Seniors Vera Rudi and Anders Villalta Selected as Watson Fellows

May 6, 2016

Amanda Nagy

The two Watson winners

Graduating seniors Vera Rudi and Anders Villalta are recipients of the highly selective Thomas J. Watson Fellowship.

Rudi, a neuroscience major, and Villalta, a studio art major, have each been awarded $30,000 for 12 months of independent study and travel outside of the United States.

A Watson year provides graduating seniors from any major or discipline with an opportunity to test their aspirations, abilities, and perseverance through a personal project that is cultivated on an international scale. Recipients come from select private liberal arts colleges and universities across the United States. From the program's 40 partner institutions, 152 finalists were nominated to compete on the national level, from which 40 fellows were selected. In addition to the monetary stipend, fellows receive college loan assistance as applicable and a health insurance allowance.

Rudi, an aspiring neuroscientist and accomplished pianist and film actor, will immerse herself in meditative cultures in Thailand, India, Japan, and South Africa to enrich her scientific understanding of the ways meditative practices affect cognitive control. Villalta will pursue research on how mainstream beauty cultures are socially constructed to the disadvantage of queer communities of color, and how these communities respond by asserting and affirming their beauty through art, music, poetry, performance and dance. The project will take Villalta to South Africa, Australia, Brazil, and the Dominican Republic.

Rudi says her inspiration for the project comes from her own struggles with stage fright when performing on the piano. Born and raised in Oslo, she was accepted into Norway’s most prestigious music institute at age 13. For reasons she can’t explain, she developed intense performance anxiety in her teen years.
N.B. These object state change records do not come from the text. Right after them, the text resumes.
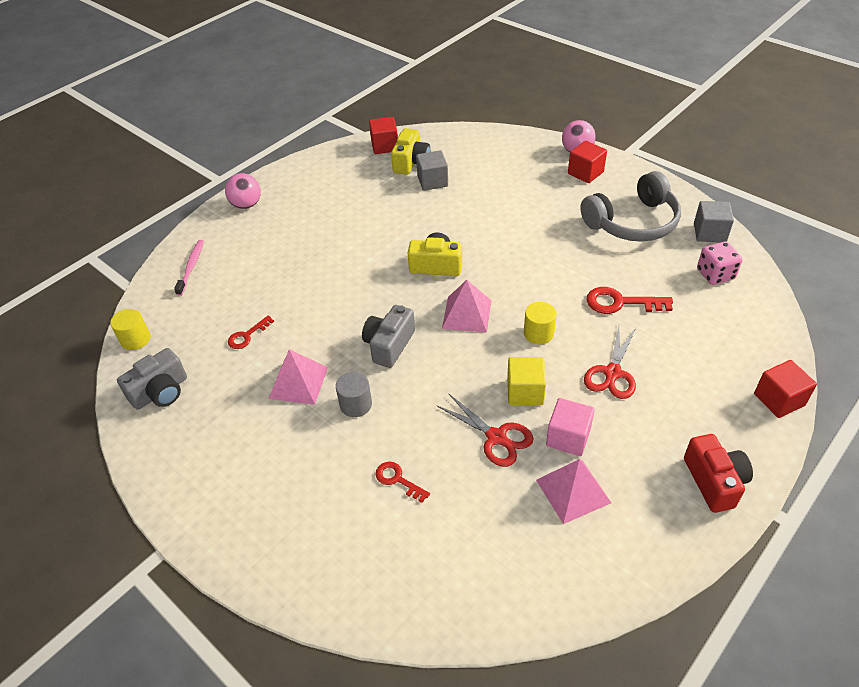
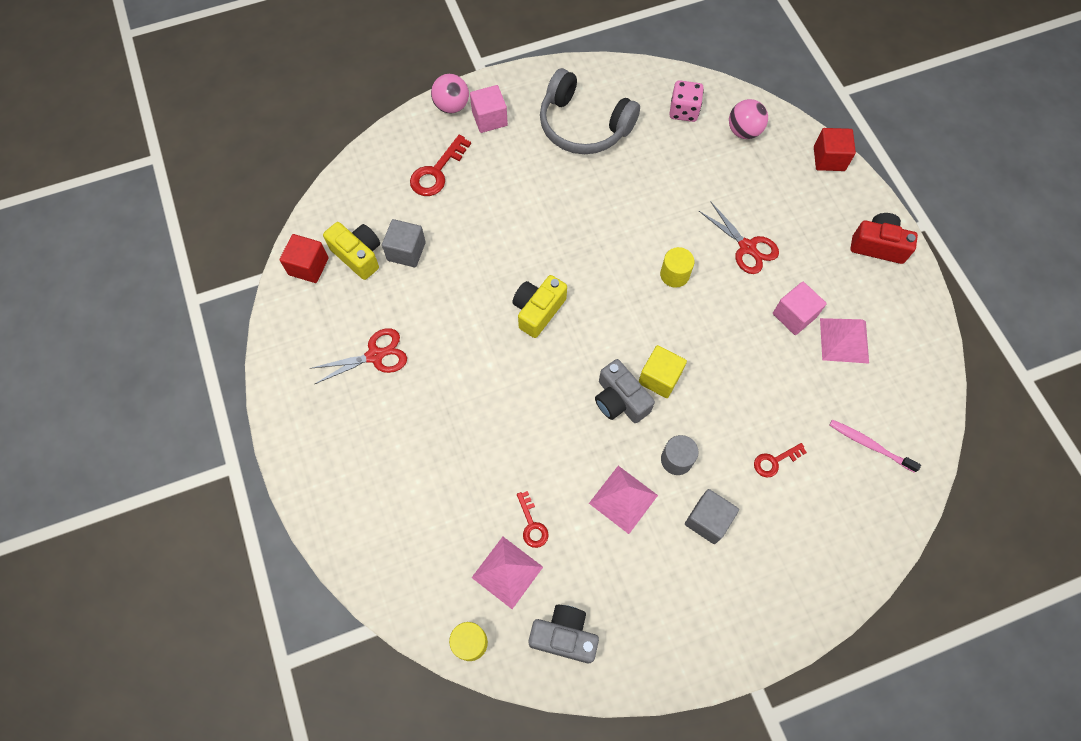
camera: 65 degrees left, 20 degrees up
(160, 392) = (564, 636): grey camera -> grey camera turned 60 degrees counterclockwise
(191, 267) = (386, 548): pink toothbrush -> pink toothbrush (870, 445)
(246, 205) = (312, 451): pink ball -> pink ball (743, 131)
(467, 314) = (618, 317): pink pyramid -> pink pyramid (507, 572)
(496, 437) = (768, 366): red scissors -> red scissors (375, 355)
(525, 392) = (733, 320): yellow cube -> yellow cube (659, 378)
(585, 173) = (489, 118): red cube -> pink cube
(620, 303) = (675, 195): red key -> red key (437, 172)
(633, 222) = (583, 126): grey headphones -> grey headphones turned 120 degrees clockwise
(709, 233) = (633, 82): grey cube -> grey cube (708, 520)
“I started researching cognitive control in the context of performance practice. What I learned sparked an interest in how we can potentially alter deeply ingrained mind-body processes—and do so through exploration of the self. I wanted to learn how control of different states of awareness and consciousness can be applied in other contexts, specifically in education and learning, in creative practices, in the workplace, and in medicine and healing.”

She plans to meet many different people on her journey, including Japanese business people, Indian gurus, artists, international scientists, and ascetic monks in Thailand.

Rudi explains that meditation research is a relatively new area of study. Past studies on Buddhist monks have gathered data on the neurological changes that occur in a lab. However, the experiments involved putting their subjects in an MRI or hooking them up to an extensive collection of electrodes or recording devices, all while they try to meditate.

“This is not exactly the natural environment that fosters these meditative practices, and I can’t help but wonder what gets lost in translation,” she says. “I think a more complete understanding of the natural contexts might expand the scope of contemplative science in a way that is beneficial for both the field of research and for potential applications. I want to take the monks and the meditators out of the machines and seek them where they usually reside.”

While Rudi has continued her piano studies in the Conservatory of Music, she ultimately opted to shift her focus to neuroscience, and she plans to apply to graduate school following her Watson year. She has conducted research with Professor Michael Loose, and for her most recent winter term, with the Kavli Institute for Systems Neuroscience at the Norwegian University of Science and Technology.

“I have been fortunate to take neuroscience classes and labs that engage with material and research at a very high level, and I feel comfortable jumping into the research I want to do in the future. Working in Professor Loose’s lab has been invaluable in understanding the processes, difficulties, and joys of research.”

Villalta, a Los Angeles native, is motivated by anti-violence and anti-oppression initiatives, having worked toward this end in Third-World Co-op and the student-led Preventing and Responding to Sexual Misconduct group.

“I am committed to artistic practices that decolonize the mind,” Villalta says. “That means unpacking the white supremacist, cisheterosexist, ableist, fatphobic ways we are taught to understand ourselves and others. Art, like any other medium, is both a reflection of and a driving force behind the way we perceive the world. I want to learn strategies for employing art to center the beauty and worth of marginalized people. In the face of structural and cultural oppression, being able to speak your beauty is a powerful tool of healing and resistance.”

Villalta selected countries based on their language proficiency and existing knowledge of the cultures and histories of the regions. “I want to remain sensitive to the ways my privilege as an American, as an English speaker, and my economic privilege with this fellowship creates power dynamics between me and the people I will meet abroad. I don’t want to approach people expecting them to ‘teach me.’”

Villalta has identified poets, students, and queer organizations they want to meet. “On my Watson year, I just want to make good friends. And this project is basically a structured way for me to meet the cool people I would already want to meet, who share some of my passions, hobbies, and visions for the future, and to learn with each other in the most organic ways one can.”

Following the Watson year, Villalta is interested in work that supports migrants, as well as anti-violence advocacy and education. “I think the more I grow as a person and an artist, the better equipped I will be to do community organizing.”

The Watson Foundation was established in 1961 as a charitable trust by Jeannette K. Watson in honor of her late husband, IBM founder Thomas J. Watson. More than 2,800 Watsons have been awarded since the fellowship's founding in 1968.